Oremos por los sacerdotes |
Del sacerdote decía San
Juan Crisóstomo que es elegido por Dios y tiene una potestad celestial superior
a la de los ángeles, que les permite transformar con el Espíritu, perdonar los
pecados, permitir o negar la entrada en el Reino de los cielos.
Muchos siglos
después Bernanós testimonia que todavía el sacerdote de su época goza de esa
misma consideración en el ser. En su “Diario de un Cura Rural” muestra cómo el
sencillo párroco de Ambricourt era un hombre sin mucho talento, tímido y
apocado, incapacitado para cambiar el mal que hay en su pueblo, pero poco le
importa porque lleva sobre sí el sacerdocio que lo hace grande, pues le permite
actuar no con sus dotes, sino con la gracia del Resucitado. Eran tiempos en que
sólo por haberse ordenado eran sacerdotes, maestros, padres, eran autoridad. La
Iglesia y la gente les hacían sentir que eran alter Christus.
Pero la sociedad cambió y
junto con el repliegue de la ontología filosófica, replegó también la ontología
sacerdotal. El mundo cobró una conciencia mayor de la igualdad y responsabilidad
personales, la democracia fue ganando terreno y la autonomía se fue gestando
como una de las características de la modernidad. Las nuevas generaciones
crecen en la lógica del individualismo pragmático y narcisista, que suscita en
ellas mundos imaginarios especiales de libertad e igualdad.

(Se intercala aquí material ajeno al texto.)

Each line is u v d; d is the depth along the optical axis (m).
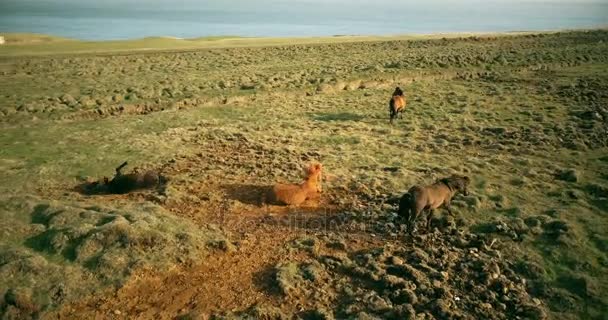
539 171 13.38
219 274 7.96
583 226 9.93
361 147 15.80
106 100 21.70
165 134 16.44
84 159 13.47
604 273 8.34
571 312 7.39
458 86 26.70
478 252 8.84
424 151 15.62
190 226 9.18
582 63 32.59
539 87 25.64
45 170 12.41
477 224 9.96
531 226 9.86
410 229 9.36
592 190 11.95
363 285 7.80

Pero estos cambios hallaron
también eco en algunos estamentos eclesiales que bajo la influencia protestante
debilitaron también la ontología sacerdotal afirmando que el sacerdote no era
elegido por Dios, sino por la comunidad y que en caso de necesidad cualquiera
podría presidir la Eucaristía, como afirmó Schillebeeckx y se popularizó además
la idea de que el celibato no tiene ningún plus respecto al matrimonio y
que la vocación común a la santidad derriba las diferencias.